Over the years, we have written extensively about what we call “the three-legged stool” approach we use to identify the compounding machines in which we have concentrated our capital. The three legs are the business model, the people running the business, and the reinvestment acumen and opportunities. The combination of an exceptional business run by intelligent and rational people with the skill and opportunity to reinvest most of the free cash back into the business at high rates of return creates the flywheel we call a compounding machine. I would like to briefly elaborate on the business model leg of the stool by describing a concept we refer to internally as a “bottleneck business” and how it applies to several holdings.
We think of a bottleneck business as one that a) sits atop large, global, secular growth opportunities fed by multiple industries and geographies, b) has those opportunities funneled (hence the bottleneck visual) disproportionately to it because of sustainable competitive advantages, and c) enjoys exceptional economics, often superior to the industries and customers the business serves. An electric utility, for example, would typically fail to qualify as a bottleneck business—despite often having a local monopoly in its service area—because of its limited geographic scope and generally unexceptional, regulated economics.
Qualified examples of bottleneck businesses abound, however, in our portfolios, American Tower and Mastercard, in aggregate, represent a significant portion of our investable assets. How do these companies fit this notion of a bottleneck business?

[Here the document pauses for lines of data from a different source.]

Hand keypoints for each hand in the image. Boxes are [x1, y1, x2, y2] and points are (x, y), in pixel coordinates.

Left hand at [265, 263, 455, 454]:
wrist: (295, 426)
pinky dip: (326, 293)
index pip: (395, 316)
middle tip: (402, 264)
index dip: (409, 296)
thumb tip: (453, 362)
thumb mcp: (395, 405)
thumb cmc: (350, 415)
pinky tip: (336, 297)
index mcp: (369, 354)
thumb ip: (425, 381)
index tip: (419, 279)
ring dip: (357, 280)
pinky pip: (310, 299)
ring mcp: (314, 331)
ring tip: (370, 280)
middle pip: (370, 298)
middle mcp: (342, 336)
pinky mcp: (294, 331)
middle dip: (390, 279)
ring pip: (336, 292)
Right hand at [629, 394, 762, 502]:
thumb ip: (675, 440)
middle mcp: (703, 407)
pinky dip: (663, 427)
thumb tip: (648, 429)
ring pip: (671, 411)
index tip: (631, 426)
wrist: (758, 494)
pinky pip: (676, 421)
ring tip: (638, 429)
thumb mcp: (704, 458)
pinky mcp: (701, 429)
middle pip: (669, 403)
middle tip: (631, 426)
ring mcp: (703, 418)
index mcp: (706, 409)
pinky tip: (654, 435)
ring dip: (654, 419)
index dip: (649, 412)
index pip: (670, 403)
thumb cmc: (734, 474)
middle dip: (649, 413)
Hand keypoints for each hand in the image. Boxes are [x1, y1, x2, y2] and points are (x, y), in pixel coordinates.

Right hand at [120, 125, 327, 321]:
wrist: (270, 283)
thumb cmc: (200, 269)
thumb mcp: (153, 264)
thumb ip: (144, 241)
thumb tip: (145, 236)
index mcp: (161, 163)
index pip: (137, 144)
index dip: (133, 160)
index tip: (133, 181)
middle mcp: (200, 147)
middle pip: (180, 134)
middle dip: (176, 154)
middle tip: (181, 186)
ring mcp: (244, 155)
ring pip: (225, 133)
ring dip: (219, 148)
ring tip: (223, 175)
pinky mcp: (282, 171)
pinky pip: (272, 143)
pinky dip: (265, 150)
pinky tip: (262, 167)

Sit atop large, global, secular growth opportunities fed by multiple industries and geographies.
- American Tower’s cellular tower assets across 17 countries represent the bottleneck in the secular growth of mobile communications and data. The business spans across countries, wireless carriers, handset manufacturers and connected devices.
- In Mastercard, we own a business with secularly improving odds of being involved and so profiting from the growing share of electronic payments worldwide, a business that cuts across countries, retailers, online, offline, and mobile commerce.
Opportunities funneled disproportionately because of sustainable competitive advantages.
- American Tower’s business is advantaged by the physics of radio frequency (including the physics of spectrum re-use and signal propagation) and the deployment and service efficiencies of carrier co-location on macro towers.
- Mastercard’s leading global payment network is the result of powerful network effects having solved the two-sided dilemma of merchant acceptance and consumer usage, as well as the need for standards and innovation in payment systems.
Exceptional economics, often superior to the industries and customers the business serves.
- American Tower’s free cash flow margin (as measured by adjusted funds from operations) exceeds 40%, revenues are in the form of hell-or-high-water multi-year leases with annual escalators, and maintenance capital requirements are a low single digit percentage of revenue.
- Mastercard’s free cash flow margin exceeds 40%, its unlevered free cash flow return on assets exceeds 30%, and over half of its revenue is tied to purchasing volumes and so has built-in inflation protection.
By no means are “bottlenecks” the only business models we own. Other holdings owe their place in our portfolios due more to the equally important people and/or reinvestment legs of our three-legged stool. But my hope is that this bottleneck discussion puts some more meat on the bone in describing what, to us, a great business model looks like.